I proposed a motion as opposition Transport spokesman at yesterday’s full council meeting. It was very simple. It asked the Council to revisit  their decision to provide little more than the bare statutory minimum for travel passes. This is because the current situation – so much less generous than the situation when  the money was channelled through District councils – is causing genuine hardship to many people, who often have few if any alternatives,

i)   recommending that those pass holders eligible due to age, shall be able to travel using their passes from 9 o’clock throughout the week,
ii)   and removing all time limitations on buses for those pass holders eligible due to disability.

This was passed, hoorah! My speech (below) proposing the motion was supported by  members of all the other parties, with very little demurring, (although Cllr Noble had considerable difficulty recognising his own Cabinet’s proposed figures on the subject),

An extraordinarily funny moment came when Cllr Newman, portfolio-holder  for Children, Schools and Young People’s Services put forward the  argument that poor college-going teenagers (here he instanced a young relative of his own) might have problems getting on a bus to college  if  OAPs crowded it at 9am.

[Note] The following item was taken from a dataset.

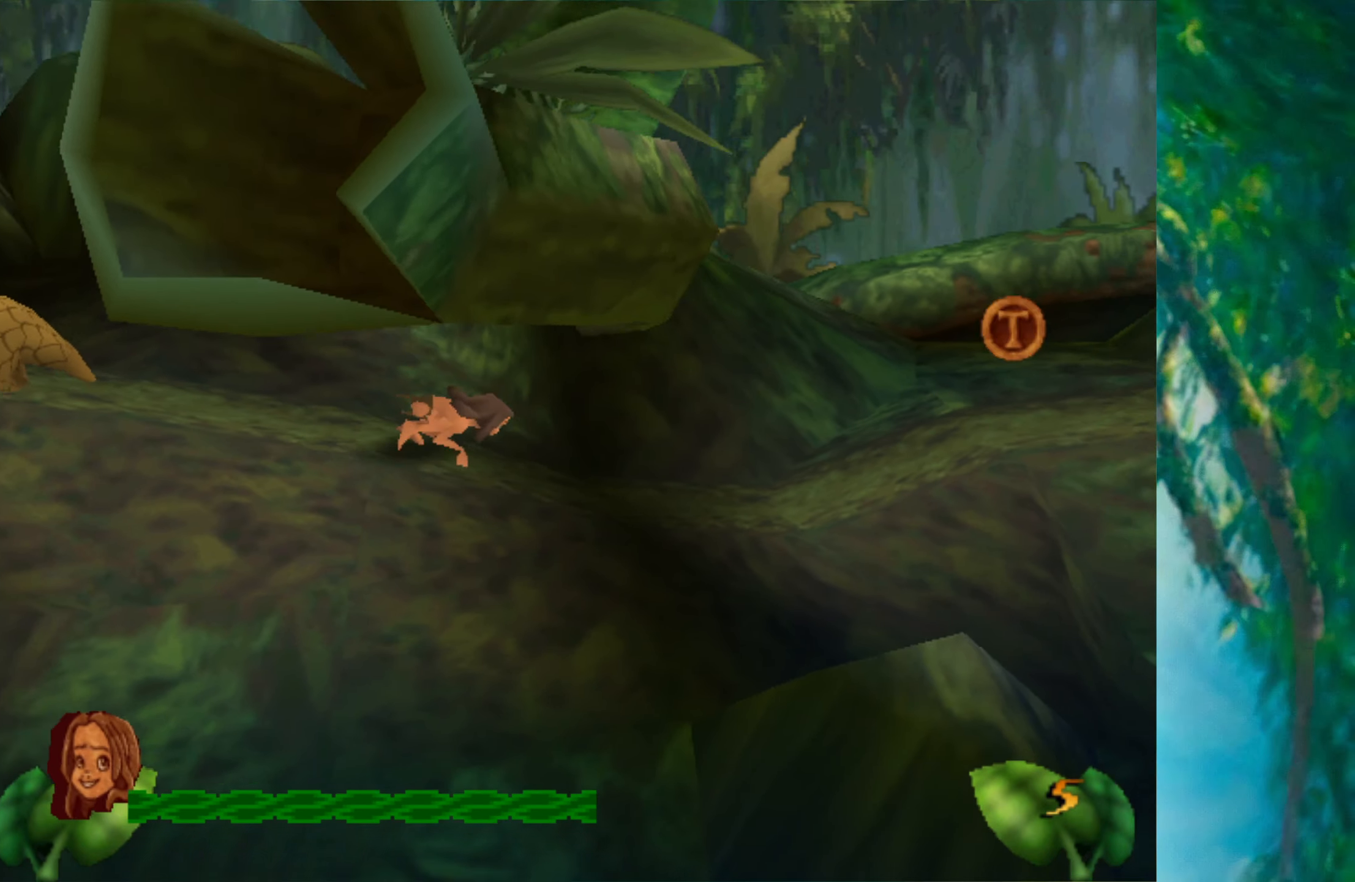
{"keys": ["right"], "events": []}
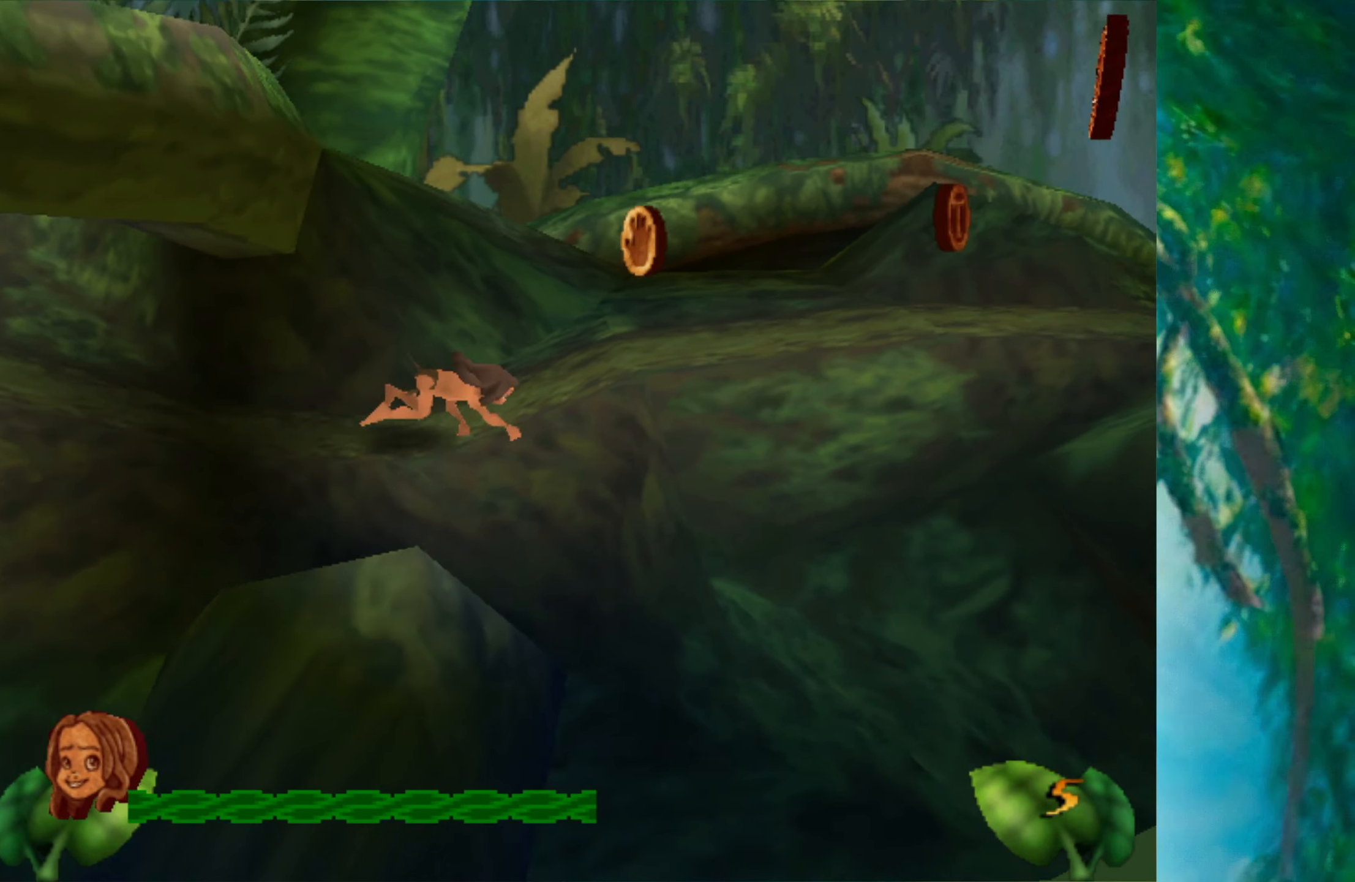
{"keys": ["right"], "events": []}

This was terrible, said Cllr Newman,  considering how much the young person in question was having to pay to get to college by bus . And he seemed genuinely surprised by the response – loud cries of “You should bring back the Explore card!” which immediately came from the opposition benches.

My speech:

Colleagues, since April, those people in Suffolk entitle to use concessionary travel passes by virtue of their age or disability have suffered a reduction in the terms and conditions of these passes. They can now no longer use them before 9.30 on weekdays.

This impacts on 140,000 people – just under 7,000 of whom require the pass on the grounds of disability.

Suffolk County Council are keen to say that they are actually providing enhancements  to the basic statutory national minimum.  That is, we provide the option of getting an ungenerous annual £50 in travel vouchers for those unable to use the bus, and allow cardholders to use a pre-9.30 bus if there IS only a single bus in the morning and it leaves pre-9.30. So much for the enhancements.

The County Council say  that ‘to extend the scheme would involve extra costs and would have been at the expense of other council services’.

So what exactly are these costs?

The national minimum scheme is currently costing  about £8 million for Suffolk.

The council tells us that the cost of including free travel between 9.00 and 9.30 would be an additional £180,000 a year.

They do not itemize the cost of providing 24/7 free travel for disabled people but we can easily extrapolate it from their figures. Do you know how much it will cost? An additional  £23,000 a year.  £23,000.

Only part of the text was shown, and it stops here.